Tsuang D, Larson E B, Bowen J, McCormick W, Teri L, Nochlin D, Leverenz J B, Peskind E R, Lim A, Raskind M A, Thompson M L, Mirra S S, Gearing M, Schellenberg G D, Kukull W
Department of Psychiatry and Behavioral Sciences, University of Washington, Seattle, USA.
Arch Neurol. 1999 Dec;56(12):1489-95. doi: 10.1001/archneur.56.12.1489.
A recent collaborative study found that apolipoprotein E (APOE) genotype, in conjunction with the clinical diagnosis of Alzheimer disease (AD), was useful in improving diagnostic specificity (correctly not diagnosing AD) relative to the clinical diagnosis alone. Since these samples are particularly enriched with patients with AD and the APOE epsilon4 allele, results may not be generalizable to patients seen in the general medical community.

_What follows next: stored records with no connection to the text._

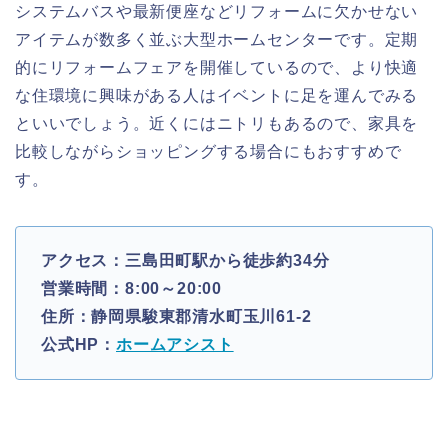
システムバスや最新便座などリフォームに欠かせない
アイテムが数多く並ぶ大型ホームセンターです。定期
的にリフォームフェアを開催しているので、より快適
な住環境に興味がある人はイベントに足を運んでみる
といいでしょう。近くにはニトリもあるので、家具を
比較しながらショッピングする場合にもおすすめで
す。
アクセス：三島田町駅から徒歩約34分
営業時間：8:00～20:00
住所：静岡県駿東郡清水町玉川61-2
公式HP：
ホームアシスト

To evaluate the diagnostic utility of the APOE genotype in diagnosing AD in a community-based case series from the largest health maintenance organization in an urban area.
We examined the effect of including APOE genotype on the diagnosis of AD in a community-based case series of patients presenting with memory complaints.
Clinical and neuropathologic diagnoses and APOE genotype were obtained from 132 patients who underwent evaluation for dementia and subsequent autopsy.
Sensitivity, specificity, and positive and negative predictive values given various combinations of clinical diagnoses and the presence of an APOE epsilon4 allele.
Of the 132 patients, 94 had neuropathologically confirmed AD, yielding a prevalence of 71%. The clinical diagnosis alone yielded a sensitivity of 84%, an estimated specificity of 50%, and positive and negative predictive values of 81% and 56%, respectively. The presence of an epsilon4 allele alone was associated with an estimated sensitivity of 59%, specificity of 71%, and positive and negative predictive values of 83% and 41%, respectively. Using the presence of clinical AD and an epsilon4 allele decreased the sensitivity to 49% and increased the specificity to 84%. The positive and negative predictive values were 88% and 40%, respectively. Alternatively, the clinical diagnosis of AD or the presence of an epsilon4 allele in individuals not meeting clinical criteria for AD increases the estimated sensitivity to 94% but decreases the specificity to 37%. The positive and negative predictive values were 79% and 70%, respectively. The changes in the sensitivity and specificity for the combined tests relative to clinical diagnosis alone offset each other. For lower prevalence communities, the positive predictive value will be much lower than those observed herein.
Our findings do not support the use of APOE genotyping alone in the diagnosis of AD in the general medical community. Although the presence of an epsilon4 allele in older persons with clinical AD increased the probability of having AD and the absence of an epsilon4 allele in this group decreased the probability of having AD, the association is not strong enough in the differential diagnosis of non-Alzheimer dementia and AD.
最近一项合作研究发现,载脂蛋白E(APOE)基因型与阿尔茨海默病(AD)的临床诊断相结合,相对于单纯的临床诊断,有助于提高诊断特异性(正确诊断非AD)。由于这些样本中AD患者和APOE ε4等位基因携带者特别富集,研究结果可能不适用于普通医疗群体中的患者。
在一个城市地区最大的健康维护组织的基于社区的病例系列中,评估APOE基因型在AD诊断中的效用。
我们在一个基于社区的有记忆障碍主诉患者的病例系列中,研究纳入APOE基因型对AD诊断的影响。
从132例接受痴呆评估及后续尸检的患者中获取临床和神经病理学诊断以及APOE基因型。
给出临床诊断与APOE ε4等位基因存在的各种组合下的敏感性、特异性、阳性预测值和阴性预测值。
132例患者中,94例经神经病理学确诊为AD,患病率为71%。仅临床诊断的敏感性为84%,估计特异性为50%,阳性预测值和阴性预测值分别为81%和56%。仅存在ε4等位基因时,估计敏感性为59%,特异性为71%,阳性预测值和阴性预测值分别为83%和41%。结合临床AD的存在和ε4等位基因会使敏感性降至49%,特异性提高到84%。阳性预测值和阴性预测值分别为88%和40%。或者,AD的临床诊断或不符合AD临床标准个体中ε4等位基因的存在会使估计敏感性提高到94%,但特异性降至37%。阳性预测值和阴性预测值分别为79%和70%。联合检测相对于单纯临床诊断的敏感性和特异性变化相互抵消。对于患病率较低的社区,阳性预测值将远低于本研究观察到的结果。
我们的研究结果不支持在普通医疗群体中单独使用APOE基因分型来诊断AD。虽然临床AD的老年人中存在ε4等位基因增加了患AD的可能性,而该群体中不存在ε4等位基因降低了患AD的可能性,但在非阿尔茨海默病性痴呆和AD的鉴别诊断中,这种关联不够强。